Partition Functions on the Euclidean Plane with Compact Boundaries in Conformal and Non-Conformal Theories

TL;DR

This paper computes exact partition functions for free bosons on a plane with multiple holes, establishing a correspondence between effective field theory coefficients and string excitation weights, and extends methods to complex boundary conditions.

Contribution

It introduces a novel approach linking Wilson coefficients in effective theories to string boundary excitations and calculates partition functions for multiple boundary configurations using both effective and conformal field theory techniques.

Findings

Exact partition function for two holes matches between effective theory and CFT.

Established correspondence between Wilson coefficients and string excitation weights.

Extended calculations to three holes and higher-order kernels, including non-trivial central charges.

Abstract

In this letter we calculate the exact partition function for free bosons on the plane with lacunae. First the partition function for a plane with two spherical holes is calculated by matching exactly for the infinite set of Wilson coefficients in an effective world line theory and then performing the ensuing Gaussian integration. The partition is then re-calculated using conformal field theory techniques, and the equality of the two results is made manifest. It is then demonstrated that there is an exact correspondence between the Wilson coefficients (susceptabilities) in the effective field theory and the weights of the individual excitations of the closed string coherent state on the boundary. We calculate the partition function for the case of three holes where CFT techniques necessitate a closed form for the map from the corresponding closed string pants diagrams. Finally, it is shown that the Wilson coefficients for the case of quartic and higher order kernels, where standard CFT techniques are no longer applicable, can also be completely determined. These techniques can also be applied to the case of non-trivial central charges.

=-=-=

» Tasks and exercises:
(A) Decide whether each statement below agrees with the text on partition functions, answering yes or no and quoting the deciding words of the text: (i) the two-hole partition function is worked out with an effective world line theory and then again with conformal field theory techniques; (ii) standard CFT techniques still apply to quartic and higher order kernels; (iii) the techniques are limited to trivial central charges.
(B) Copy the passage of the text on partition functions starting with "It introduces a" and going on through "string excitation weights.".

=-=-=

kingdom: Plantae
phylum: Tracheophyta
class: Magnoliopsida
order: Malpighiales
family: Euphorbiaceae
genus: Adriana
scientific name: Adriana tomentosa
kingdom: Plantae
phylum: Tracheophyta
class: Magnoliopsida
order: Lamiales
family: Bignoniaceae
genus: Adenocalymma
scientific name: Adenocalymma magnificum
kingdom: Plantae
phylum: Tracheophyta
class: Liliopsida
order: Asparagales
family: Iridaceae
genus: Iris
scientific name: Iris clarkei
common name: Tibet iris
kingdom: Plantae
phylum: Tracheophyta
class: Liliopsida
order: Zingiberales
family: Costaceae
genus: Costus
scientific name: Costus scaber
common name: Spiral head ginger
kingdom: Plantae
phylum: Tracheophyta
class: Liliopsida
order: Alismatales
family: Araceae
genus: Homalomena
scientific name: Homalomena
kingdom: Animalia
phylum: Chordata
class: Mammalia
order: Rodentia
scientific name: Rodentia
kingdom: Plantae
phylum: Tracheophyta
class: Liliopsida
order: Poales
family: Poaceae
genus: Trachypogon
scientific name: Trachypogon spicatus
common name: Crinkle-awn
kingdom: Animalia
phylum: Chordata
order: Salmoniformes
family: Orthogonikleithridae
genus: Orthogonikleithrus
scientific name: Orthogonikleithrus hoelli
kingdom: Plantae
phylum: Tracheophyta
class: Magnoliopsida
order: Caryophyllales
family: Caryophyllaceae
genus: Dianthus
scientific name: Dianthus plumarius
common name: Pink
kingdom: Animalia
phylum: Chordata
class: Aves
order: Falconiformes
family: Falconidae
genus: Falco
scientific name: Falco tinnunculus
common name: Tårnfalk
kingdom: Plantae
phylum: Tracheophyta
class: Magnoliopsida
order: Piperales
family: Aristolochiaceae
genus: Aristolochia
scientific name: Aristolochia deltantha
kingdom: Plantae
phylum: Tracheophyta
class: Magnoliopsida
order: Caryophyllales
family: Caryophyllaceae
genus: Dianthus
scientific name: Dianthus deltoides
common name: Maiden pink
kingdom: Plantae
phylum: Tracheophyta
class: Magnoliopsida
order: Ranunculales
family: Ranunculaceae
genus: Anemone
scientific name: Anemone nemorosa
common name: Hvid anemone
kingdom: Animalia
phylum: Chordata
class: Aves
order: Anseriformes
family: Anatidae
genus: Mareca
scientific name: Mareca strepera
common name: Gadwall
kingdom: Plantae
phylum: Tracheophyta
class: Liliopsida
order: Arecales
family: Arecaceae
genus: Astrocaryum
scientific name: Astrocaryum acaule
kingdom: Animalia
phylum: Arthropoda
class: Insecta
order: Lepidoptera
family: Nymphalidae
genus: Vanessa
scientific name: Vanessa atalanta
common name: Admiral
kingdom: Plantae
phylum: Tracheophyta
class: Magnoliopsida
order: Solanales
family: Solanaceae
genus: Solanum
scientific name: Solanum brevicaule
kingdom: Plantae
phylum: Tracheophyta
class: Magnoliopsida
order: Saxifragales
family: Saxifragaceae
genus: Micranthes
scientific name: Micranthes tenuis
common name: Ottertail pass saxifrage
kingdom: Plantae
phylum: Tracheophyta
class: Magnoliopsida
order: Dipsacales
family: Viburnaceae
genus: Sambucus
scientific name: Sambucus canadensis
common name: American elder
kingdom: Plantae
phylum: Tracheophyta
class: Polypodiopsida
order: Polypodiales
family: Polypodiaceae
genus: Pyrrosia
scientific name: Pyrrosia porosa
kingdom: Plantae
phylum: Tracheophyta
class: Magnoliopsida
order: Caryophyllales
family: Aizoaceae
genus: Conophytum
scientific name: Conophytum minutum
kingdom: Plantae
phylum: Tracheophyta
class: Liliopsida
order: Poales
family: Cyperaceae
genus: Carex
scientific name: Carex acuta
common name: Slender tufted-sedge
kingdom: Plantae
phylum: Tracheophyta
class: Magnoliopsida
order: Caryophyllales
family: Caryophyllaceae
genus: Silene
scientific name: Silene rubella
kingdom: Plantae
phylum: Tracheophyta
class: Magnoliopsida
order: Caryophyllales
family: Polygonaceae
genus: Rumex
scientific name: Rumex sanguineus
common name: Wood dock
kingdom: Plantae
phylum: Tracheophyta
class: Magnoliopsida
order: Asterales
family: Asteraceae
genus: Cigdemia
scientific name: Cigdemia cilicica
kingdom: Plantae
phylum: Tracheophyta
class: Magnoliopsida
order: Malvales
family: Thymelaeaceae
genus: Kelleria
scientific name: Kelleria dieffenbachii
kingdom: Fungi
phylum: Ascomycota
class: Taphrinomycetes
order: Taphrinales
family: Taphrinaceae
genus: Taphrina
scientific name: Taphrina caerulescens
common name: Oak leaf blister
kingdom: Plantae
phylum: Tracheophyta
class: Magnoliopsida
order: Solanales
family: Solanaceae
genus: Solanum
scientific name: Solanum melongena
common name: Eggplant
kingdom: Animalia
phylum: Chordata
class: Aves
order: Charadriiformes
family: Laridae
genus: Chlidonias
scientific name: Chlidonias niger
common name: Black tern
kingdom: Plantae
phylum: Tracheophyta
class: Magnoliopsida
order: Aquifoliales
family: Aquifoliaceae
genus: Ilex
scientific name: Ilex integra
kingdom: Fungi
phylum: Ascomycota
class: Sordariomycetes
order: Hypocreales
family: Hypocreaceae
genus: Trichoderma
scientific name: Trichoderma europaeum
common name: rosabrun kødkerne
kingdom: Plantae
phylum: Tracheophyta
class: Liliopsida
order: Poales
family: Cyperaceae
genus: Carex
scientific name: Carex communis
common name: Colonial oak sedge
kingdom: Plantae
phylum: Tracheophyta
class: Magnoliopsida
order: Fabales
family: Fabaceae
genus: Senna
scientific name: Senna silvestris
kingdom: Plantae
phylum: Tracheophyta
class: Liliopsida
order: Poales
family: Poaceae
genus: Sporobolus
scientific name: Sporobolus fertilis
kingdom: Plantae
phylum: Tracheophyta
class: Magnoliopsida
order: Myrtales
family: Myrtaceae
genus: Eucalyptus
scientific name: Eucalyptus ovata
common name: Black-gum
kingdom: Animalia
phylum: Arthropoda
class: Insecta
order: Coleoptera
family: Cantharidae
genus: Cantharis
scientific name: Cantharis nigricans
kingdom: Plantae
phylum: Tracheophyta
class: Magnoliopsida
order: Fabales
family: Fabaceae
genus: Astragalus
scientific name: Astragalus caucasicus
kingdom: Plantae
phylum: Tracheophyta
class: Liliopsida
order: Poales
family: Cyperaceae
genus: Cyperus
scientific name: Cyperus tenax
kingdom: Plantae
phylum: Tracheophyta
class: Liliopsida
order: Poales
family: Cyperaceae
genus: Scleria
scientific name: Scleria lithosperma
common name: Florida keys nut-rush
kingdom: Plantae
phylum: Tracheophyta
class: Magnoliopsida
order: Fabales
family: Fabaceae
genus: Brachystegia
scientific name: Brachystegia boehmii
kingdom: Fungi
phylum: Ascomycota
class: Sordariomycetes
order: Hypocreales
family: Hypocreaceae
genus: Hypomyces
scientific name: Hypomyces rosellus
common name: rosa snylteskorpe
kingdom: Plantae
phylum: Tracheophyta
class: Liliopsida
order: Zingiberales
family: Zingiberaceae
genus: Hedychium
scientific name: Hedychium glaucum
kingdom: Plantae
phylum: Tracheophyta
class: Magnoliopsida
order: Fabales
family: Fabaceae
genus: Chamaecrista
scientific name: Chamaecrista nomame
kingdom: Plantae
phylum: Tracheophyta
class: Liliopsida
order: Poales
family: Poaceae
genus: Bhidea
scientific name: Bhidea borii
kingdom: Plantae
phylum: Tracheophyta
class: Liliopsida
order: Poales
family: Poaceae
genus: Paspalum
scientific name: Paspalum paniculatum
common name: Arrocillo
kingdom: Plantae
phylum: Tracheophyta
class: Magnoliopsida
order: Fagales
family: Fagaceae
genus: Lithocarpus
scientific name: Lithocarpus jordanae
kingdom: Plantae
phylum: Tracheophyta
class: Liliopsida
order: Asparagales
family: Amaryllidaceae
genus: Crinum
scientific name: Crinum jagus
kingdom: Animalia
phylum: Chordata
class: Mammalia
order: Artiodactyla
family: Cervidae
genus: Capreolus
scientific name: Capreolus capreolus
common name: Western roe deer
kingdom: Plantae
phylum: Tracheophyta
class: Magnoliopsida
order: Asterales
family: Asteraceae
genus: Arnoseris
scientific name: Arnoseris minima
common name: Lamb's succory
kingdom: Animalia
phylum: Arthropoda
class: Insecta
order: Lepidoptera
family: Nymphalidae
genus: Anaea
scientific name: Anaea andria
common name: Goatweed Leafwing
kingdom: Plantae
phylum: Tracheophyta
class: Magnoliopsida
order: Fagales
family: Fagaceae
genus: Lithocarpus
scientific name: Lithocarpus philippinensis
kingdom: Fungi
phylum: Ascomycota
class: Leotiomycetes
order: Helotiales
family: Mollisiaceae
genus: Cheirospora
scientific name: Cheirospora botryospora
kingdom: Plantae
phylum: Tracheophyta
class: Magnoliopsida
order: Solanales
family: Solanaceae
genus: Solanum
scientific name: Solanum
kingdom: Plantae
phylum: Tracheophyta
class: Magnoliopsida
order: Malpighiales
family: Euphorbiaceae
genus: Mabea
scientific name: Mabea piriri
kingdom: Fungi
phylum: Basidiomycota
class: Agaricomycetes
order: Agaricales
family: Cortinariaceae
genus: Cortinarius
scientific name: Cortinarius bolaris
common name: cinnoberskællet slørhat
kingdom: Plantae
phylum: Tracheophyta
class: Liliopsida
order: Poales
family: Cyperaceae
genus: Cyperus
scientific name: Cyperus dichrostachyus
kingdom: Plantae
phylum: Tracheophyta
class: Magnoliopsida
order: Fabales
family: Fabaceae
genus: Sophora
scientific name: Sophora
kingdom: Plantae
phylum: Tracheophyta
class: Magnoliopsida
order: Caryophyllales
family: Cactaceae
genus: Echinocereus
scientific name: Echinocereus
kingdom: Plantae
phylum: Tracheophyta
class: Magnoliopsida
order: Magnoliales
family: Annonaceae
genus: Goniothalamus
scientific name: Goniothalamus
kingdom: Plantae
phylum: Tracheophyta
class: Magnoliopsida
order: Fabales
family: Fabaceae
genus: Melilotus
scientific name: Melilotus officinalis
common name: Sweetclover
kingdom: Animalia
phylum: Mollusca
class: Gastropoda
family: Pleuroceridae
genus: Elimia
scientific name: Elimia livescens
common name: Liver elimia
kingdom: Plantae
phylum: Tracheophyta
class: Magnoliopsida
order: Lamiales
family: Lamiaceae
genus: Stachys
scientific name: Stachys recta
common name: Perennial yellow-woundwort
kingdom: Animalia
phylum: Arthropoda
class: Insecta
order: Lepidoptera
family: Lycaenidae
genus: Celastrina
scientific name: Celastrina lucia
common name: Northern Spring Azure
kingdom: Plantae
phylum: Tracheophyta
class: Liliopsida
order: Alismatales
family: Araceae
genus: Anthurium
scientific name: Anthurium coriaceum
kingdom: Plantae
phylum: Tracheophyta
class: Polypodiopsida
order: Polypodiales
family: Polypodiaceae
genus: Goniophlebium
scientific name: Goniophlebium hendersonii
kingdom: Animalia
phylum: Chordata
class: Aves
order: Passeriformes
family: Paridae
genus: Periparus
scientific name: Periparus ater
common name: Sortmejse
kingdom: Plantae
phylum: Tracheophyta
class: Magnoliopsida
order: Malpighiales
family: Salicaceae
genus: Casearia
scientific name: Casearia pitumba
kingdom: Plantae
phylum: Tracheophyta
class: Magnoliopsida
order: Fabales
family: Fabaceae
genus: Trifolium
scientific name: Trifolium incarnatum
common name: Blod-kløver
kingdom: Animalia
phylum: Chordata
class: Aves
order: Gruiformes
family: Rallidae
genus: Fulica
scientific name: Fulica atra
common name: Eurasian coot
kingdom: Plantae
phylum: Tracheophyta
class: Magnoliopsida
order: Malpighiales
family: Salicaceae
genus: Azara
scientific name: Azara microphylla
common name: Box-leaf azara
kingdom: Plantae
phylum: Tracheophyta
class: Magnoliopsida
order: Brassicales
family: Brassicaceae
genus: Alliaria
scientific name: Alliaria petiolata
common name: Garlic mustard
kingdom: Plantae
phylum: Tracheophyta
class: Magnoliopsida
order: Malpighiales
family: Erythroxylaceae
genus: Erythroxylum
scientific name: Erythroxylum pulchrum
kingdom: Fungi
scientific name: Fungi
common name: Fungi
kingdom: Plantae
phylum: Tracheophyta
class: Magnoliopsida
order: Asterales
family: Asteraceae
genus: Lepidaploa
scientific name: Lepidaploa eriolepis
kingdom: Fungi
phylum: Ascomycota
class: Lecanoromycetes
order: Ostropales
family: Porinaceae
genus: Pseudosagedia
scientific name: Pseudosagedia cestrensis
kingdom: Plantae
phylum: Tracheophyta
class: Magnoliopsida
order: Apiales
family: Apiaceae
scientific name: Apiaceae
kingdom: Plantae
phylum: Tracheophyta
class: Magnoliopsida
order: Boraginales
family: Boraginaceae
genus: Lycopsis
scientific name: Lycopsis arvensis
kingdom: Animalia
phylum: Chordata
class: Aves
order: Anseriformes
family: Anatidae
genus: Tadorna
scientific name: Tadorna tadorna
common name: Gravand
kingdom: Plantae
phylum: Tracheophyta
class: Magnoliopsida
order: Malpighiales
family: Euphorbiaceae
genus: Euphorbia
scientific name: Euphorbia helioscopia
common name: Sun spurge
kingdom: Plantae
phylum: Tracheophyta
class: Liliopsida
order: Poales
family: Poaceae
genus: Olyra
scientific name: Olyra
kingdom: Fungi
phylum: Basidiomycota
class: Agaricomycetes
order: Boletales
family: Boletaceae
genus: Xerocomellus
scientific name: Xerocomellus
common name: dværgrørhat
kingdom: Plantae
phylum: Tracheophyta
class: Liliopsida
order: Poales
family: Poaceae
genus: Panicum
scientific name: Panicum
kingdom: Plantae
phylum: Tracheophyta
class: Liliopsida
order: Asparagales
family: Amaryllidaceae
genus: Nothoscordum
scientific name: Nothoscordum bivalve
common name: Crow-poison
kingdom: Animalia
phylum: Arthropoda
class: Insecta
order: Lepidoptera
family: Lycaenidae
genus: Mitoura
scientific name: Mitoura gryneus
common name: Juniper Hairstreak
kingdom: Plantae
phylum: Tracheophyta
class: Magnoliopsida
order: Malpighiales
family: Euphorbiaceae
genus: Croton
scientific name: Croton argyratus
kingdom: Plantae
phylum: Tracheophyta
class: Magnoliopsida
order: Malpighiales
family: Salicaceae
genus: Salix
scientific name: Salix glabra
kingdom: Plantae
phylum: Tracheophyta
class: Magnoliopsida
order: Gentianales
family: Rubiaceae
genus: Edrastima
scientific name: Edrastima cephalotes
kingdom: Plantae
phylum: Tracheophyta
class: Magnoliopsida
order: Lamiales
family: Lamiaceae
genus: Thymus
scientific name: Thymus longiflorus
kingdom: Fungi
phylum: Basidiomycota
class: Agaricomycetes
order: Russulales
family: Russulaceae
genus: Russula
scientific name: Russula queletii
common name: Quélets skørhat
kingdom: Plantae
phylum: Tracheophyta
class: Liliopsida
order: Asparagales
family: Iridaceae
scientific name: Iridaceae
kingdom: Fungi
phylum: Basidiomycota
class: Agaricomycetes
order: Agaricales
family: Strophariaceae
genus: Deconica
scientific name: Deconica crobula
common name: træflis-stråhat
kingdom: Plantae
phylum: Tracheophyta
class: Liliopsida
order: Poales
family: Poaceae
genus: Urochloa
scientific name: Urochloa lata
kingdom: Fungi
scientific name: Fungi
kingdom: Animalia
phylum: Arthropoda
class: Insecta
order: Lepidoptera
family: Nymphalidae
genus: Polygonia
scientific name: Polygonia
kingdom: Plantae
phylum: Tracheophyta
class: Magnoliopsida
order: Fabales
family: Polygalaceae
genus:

=-=-=

» Responses by item number:
(A)
(i) Yes: "The partition is then re-calculated using conformal field theory techniques"
(ii) No: "where standard CFT techniques are no longer applicable"
(iii) No: "These techniques can also be applied to the case of non-trivial central charges."

(B)
It introduces a novel approach linking Wilson coefficients in effective theories to string boundary excitations and calculates partition functions for multiple boundary configurations using both effective and conformal field theory techniques.

Findings

Exact partition function for two holes matches between effective theory and CFT.

Established correspondence between Wilson coefficients and string excitation weights.